Testo:
D - Anche nel settore della vigilanza le armi sembrano spuntate. Organigrammi obsoleti, duplicazioni di interventi, coordinamento inefficiente hanno consentito e consentono l’evasione di miliardi di contributi. Il ministro Fornero aveva avviato il primo passo della razionalizzazione nel settore inserendo all’interno della legge di riforma del settore l’unificazione di alcuni enti previdenziali. Non si potrebbe andare oltre riportando a unità la funzione ispettiva?

R - La delega per la riorganizzazione degli enti strumentali viene rinnovata da anni ed il processo è ormai in piena attuazione. INPS e INPDAP sono oramai un unico ente, INAIL e INPS su diverse tematiche – come proprio le politiche ispettive – hanno iniziato a lavorare insieme, in concorso con le direzioni provinciali del ministero e il settore ispettivo. Sono riorganizzazioni e accorpamenti che hanno bisogno di tempo per dispiegare appieno i loro effetti, ma i passi avanti ci sono. La condivisione delle banche dati, come nel caso della lotta al lavoro irregolare, sta svolgendo un ruolo molto importante in questa prospettiva.

Contenuto dell'esercizio: In base al testo sulla vigilanza, quali due enti sono ormai diventati un unico ente?

Dati raccolti
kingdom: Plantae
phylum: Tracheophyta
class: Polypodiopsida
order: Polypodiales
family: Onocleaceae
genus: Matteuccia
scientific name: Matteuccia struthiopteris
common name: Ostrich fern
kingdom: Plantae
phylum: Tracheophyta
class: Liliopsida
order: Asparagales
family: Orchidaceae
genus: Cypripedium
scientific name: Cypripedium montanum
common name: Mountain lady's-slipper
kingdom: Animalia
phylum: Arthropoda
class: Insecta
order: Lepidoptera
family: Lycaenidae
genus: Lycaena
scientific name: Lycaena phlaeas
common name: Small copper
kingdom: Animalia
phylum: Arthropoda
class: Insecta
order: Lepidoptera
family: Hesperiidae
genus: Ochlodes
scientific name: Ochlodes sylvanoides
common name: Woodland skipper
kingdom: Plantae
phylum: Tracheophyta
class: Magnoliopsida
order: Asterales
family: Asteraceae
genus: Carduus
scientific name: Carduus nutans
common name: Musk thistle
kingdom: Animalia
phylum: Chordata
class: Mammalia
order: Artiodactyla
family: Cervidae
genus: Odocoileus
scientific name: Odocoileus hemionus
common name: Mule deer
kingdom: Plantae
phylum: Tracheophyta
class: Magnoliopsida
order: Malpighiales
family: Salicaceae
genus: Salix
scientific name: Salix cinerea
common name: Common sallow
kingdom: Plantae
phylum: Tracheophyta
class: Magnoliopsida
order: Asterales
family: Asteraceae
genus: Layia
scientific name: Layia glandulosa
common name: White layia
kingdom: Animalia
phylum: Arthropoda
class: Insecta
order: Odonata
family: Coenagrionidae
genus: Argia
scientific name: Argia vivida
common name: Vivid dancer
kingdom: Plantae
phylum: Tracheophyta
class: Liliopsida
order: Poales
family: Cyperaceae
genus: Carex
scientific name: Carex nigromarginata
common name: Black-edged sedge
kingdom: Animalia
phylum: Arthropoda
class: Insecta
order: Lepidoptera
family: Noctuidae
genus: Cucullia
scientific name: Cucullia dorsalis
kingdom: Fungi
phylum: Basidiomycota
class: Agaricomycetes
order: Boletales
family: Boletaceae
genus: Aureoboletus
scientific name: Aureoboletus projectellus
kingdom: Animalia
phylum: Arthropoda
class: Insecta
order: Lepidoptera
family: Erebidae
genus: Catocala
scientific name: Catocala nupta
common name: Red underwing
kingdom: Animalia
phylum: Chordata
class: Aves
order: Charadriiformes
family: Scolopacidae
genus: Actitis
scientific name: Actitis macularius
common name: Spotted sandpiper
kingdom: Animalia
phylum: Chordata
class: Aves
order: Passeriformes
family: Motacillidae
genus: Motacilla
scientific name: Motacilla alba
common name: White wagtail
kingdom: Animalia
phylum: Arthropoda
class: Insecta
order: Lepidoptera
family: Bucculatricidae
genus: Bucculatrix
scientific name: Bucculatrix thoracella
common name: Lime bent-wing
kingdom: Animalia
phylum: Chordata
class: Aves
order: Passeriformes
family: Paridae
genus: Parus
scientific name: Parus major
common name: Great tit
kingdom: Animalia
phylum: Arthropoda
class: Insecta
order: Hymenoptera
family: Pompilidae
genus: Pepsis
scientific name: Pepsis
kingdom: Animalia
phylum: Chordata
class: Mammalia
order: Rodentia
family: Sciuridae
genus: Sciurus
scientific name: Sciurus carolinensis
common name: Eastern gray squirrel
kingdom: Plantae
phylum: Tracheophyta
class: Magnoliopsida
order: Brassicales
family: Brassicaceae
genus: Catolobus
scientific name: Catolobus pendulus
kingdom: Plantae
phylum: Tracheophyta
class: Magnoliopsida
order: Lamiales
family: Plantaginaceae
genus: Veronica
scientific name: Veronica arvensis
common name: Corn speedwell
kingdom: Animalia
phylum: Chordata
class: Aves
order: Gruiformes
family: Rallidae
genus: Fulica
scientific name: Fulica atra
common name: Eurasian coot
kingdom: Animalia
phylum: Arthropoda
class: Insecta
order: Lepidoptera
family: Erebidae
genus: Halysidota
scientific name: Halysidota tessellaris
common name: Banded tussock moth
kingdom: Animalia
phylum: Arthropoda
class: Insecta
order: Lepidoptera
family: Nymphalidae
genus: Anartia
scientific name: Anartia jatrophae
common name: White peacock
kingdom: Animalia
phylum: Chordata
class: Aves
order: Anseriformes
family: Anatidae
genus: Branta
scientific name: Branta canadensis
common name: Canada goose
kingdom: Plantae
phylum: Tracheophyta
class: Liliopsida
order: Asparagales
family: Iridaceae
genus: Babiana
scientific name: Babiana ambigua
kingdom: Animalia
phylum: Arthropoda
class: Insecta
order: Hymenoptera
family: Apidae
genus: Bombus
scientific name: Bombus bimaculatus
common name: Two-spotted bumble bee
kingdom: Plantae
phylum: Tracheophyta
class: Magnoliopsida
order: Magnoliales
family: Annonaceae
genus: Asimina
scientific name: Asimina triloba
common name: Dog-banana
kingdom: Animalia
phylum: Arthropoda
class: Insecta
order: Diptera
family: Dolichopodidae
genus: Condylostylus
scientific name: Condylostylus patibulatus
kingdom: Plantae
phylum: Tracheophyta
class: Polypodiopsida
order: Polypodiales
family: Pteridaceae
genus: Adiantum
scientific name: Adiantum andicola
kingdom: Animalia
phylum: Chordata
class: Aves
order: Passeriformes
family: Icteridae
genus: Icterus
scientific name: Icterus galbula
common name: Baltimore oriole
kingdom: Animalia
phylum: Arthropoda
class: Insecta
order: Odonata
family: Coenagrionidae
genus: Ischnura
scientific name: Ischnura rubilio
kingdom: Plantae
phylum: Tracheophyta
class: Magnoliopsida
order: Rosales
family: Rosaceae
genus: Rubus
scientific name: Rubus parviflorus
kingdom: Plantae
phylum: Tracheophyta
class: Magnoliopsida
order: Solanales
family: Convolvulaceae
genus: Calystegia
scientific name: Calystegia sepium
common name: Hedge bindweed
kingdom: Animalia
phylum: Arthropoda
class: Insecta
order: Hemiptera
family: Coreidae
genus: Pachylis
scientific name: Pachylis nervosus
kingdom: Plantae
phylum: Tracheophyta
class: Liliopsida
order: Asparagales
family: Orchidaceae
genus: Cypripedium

Risposta completa: INPS e INPDAP.